## Exercise description
Take the records below and retype them line by line, from the first line through the one containing "staining of adenocarcinoma"; stop there.

## Material to process
[Start of section]

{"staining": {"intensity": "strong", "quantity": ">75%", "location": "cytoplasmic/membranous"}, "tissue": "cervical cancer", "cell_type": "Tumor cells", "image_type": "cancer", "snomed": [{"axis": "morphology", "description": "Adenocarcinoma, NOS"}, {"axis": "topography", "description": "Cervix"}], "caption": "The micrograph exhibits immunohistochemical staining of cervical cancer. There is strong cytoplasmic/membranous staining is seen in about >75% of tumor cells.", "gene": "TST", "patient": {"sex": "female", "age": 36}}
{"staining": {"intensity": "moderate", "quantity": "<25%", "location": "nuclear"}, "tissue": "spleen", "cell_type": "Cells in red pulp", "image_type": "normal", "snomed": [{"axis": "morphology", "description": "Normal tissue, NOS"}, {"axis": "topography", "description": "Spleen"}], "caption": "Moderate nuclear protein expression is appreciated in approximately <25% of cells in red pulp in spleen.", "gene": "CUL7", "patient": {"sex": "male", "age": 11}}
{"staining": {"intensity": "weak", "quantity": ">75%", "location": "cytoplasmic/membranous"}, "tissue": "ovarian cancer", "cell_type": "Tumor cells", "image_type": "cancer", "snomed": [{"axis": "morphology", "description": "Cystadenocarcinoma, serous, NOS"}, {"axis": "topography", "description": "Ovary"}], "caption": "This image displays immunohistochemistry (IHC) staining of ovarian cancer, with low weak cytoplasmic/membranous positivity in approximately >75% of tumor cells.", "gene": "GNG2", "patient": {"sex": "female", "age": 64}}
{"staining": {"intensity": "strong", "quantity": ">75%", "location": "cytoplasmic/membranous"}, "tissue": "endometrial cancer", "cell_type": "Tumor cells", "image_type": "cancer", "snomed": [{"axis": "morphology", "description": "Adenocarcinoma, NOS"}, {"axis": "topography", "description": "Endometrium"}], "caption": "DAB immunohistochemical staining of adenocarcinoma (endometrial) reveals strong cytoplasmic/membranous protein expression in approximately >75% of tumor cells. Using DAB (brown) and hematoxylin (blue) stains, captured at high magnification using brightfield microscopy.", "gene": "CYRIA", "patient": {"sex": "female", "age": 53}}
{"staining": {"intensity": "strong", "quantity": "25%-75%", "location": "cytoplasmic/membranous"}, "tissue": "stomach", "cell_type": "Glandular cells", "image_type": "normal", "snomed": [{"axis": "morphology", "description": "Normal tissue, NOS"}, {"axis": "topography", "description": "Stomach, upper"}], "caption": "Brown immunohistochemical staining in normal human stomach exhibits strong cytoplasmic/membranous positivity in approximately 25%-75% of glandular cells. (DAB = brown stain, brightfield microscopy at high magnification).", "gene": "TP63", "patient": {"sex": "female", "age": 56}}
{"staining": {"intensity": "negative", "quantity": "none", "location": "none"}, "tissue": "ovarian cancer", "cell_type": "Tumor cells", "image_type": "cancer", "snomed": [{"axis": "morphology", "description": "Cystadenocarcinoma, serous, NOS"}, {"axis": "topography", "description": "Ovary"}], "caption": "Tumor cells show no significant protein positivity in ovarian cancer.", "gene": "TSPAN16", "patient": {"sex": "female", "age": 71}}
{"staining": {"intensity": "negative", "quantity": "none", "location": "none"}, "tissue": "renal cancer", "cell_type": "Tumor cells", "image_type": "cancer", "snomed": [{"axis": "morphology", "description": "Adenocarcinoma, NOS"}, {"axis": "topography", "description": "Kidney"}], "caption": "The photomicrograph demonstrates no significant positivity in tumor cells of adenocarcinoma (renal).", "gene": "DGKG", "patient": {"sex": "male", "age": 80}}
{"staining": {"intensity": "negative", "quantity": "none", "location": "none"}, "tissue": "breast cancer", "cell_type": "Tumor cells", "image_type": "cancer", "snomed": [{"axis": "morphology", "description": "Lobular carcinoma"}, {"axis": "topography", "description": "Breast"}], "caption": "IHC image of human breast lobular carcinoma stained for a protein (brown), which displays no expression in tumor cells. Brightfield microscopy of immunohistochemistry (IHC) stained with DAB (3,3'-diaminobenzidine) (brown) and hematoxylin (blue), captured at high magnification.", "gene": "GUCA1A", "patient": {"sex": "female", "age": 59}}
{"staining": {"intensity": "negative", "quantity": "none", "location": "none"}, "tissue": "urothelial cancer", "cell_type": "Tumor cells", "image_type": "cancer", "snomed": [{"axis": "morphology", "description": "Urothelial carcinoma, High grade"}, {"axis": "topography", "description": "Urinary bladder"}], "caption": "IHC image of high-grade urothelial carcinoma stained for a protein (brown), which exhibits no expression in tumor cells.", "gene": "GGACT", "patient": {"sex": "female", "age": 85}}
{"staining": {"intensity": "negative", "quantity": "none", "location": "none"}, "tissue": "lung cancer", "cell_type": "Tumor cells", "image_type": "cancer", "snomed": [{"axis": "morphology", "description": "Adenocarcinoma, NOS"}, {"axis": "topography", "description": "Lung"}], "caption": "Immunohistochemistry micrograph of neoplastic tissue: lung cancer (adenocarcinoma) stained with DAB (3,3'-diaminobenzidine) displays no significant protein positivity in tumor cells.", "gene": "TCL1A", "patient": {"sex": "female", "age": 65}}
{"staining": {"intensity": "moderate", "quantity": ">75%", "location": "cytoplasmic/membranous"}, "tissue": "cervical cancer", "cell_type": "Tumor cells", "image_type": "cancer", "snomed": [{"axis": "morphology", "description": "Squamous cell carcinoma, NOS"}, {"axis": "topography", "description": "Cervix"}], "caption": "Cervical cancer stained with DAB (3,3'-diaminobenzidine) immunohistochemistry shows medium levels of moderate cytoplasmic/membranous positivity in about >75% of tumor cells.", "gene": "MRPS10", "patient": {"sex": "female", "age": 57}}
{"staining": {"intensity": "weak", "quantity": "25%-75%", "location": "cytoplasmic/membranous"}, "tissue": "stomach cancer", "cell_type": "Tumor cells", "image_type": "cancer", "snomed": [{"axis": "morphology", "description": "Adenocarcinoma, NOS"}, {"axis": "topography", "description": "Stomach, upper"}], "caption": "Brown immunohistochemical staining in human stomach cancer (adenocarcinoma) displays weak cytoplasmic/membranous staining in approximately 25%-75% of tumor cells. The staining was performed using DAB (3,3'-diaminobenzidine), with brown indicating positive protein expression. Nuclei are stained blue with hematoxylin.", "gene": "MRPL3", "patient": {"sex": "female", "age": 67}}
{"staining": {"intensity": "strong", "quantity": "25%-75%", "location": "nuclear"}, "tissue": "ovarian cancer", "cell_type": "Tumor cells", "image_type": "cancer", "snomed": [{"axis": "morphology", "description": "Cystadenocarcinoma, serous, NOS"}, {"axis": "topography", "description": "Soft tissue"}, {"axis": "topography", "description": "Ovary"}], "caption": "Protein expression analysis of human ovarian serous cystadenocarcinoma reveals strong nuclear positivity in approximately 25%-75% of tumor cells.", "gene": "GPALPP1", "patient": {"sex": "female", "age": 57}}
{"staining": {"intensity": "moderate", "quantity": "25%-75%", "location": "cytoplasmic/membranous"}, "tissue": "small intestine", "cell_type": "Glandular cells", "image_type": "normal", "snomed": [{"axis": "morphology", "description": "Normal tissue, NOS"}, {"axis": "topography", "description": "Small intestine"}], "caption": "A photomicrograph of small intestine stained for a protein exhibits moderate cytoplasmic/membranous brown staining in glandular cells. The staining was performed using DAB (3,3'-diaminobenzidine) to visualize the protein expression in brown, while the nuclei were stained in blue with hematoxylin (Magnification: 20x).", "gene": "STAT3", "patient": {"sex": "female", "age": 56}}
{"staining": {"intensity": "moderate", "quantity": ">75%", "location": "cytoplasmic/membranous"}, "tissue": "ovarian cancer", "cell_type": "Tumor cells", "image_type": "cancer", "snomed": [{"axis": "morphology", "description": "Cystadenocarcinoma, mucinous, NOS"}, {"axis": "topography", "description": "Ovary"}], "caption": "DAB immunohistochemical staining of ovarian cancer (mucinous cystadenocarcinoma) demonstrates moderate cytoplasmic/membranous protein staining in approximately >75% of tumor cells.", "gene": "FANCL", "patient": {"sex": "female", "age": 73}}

[End of section]

## Response box
{"staining": {"intensity": "strong", "quantity": ">75%", "location": "cytoplasmic/membranous"}, "tissue": "cervical cancer", "cell_type": "Tumor cells", "image_type": "cancer", "snomed": [{"axis": "morphology", "description": "Adenocarcinoma, NOS"}, {"axis": "topography", "description": "Cervix"}], "caption": "The micrograph exhibits immunohistochemical staining of cervical cancer. There is strong cytoplasmic/membranous staining is seen in about >75% of tumor cells.", "gene": "TST", "patient": {"sex": "female", "age": 36}}
{"staining": {"intensity": "moderate", "quantity": "<25%", "location": "nuclear"}, "tissue": "spleen", "cell_type": "Cells in red pulp", "image_type": "normal", "snomed": [{"axis": "morphology", "description": "Normal tissue, NOS"}, {"axis": "topography", "description": "Spleen"}], "caption": "Moderate nuclear protein expression is appreciated in approximately <25% of cells in red pulp in spleen.", "gene": "CUL7", "patient": {"sex": "male", "age": 11}}
{"staining": {"intensity": "weak", "quantity": ">75%", "location": "cytoplasmic/membranous"}, "tissue": "ovarian cancer", "cell_type": "Tumor cells", "image_type": "cancer", "snomed": [{"axis": "morphology", "description": "Cystadenocarcinoma, serous, NOS"}, {"axis": "topography", "description": "Ovary"}], "caption": "This image displays immunohistochemistry (IHC) staining of ovarian cancer, with low weak cytoplasmic/membranous positivity in approximately >75% of tumor cells.", "gene": "GNG2", "patient": {"sex": "female", "age": 64}}
{"staining": {"intensity": "strong", "quantity": ">75%", "location": "cytoplasmic/membranous"}, "tissue": "endometrial cancer", "cell_type": "Tumor cells", "image_type": "cancer", "snomed": [{"axis": "morphology", "description": "Adenocarcinoma, NOS"}, {"axis": "topography", "description": "Endometrium"}], "caption": "DAB immunohistochemical staining of adenocarcinoma (endometrial) reveals strong cytoplasmic/membranous protein expression in approximately >75% of tumor cells. Using DAB (brown) and hematoxylin (blue) stains, captured at high magnification using brightfield microscopy.", "gene": "CYRIA", "patient": {"sex": "female", "age": 53}}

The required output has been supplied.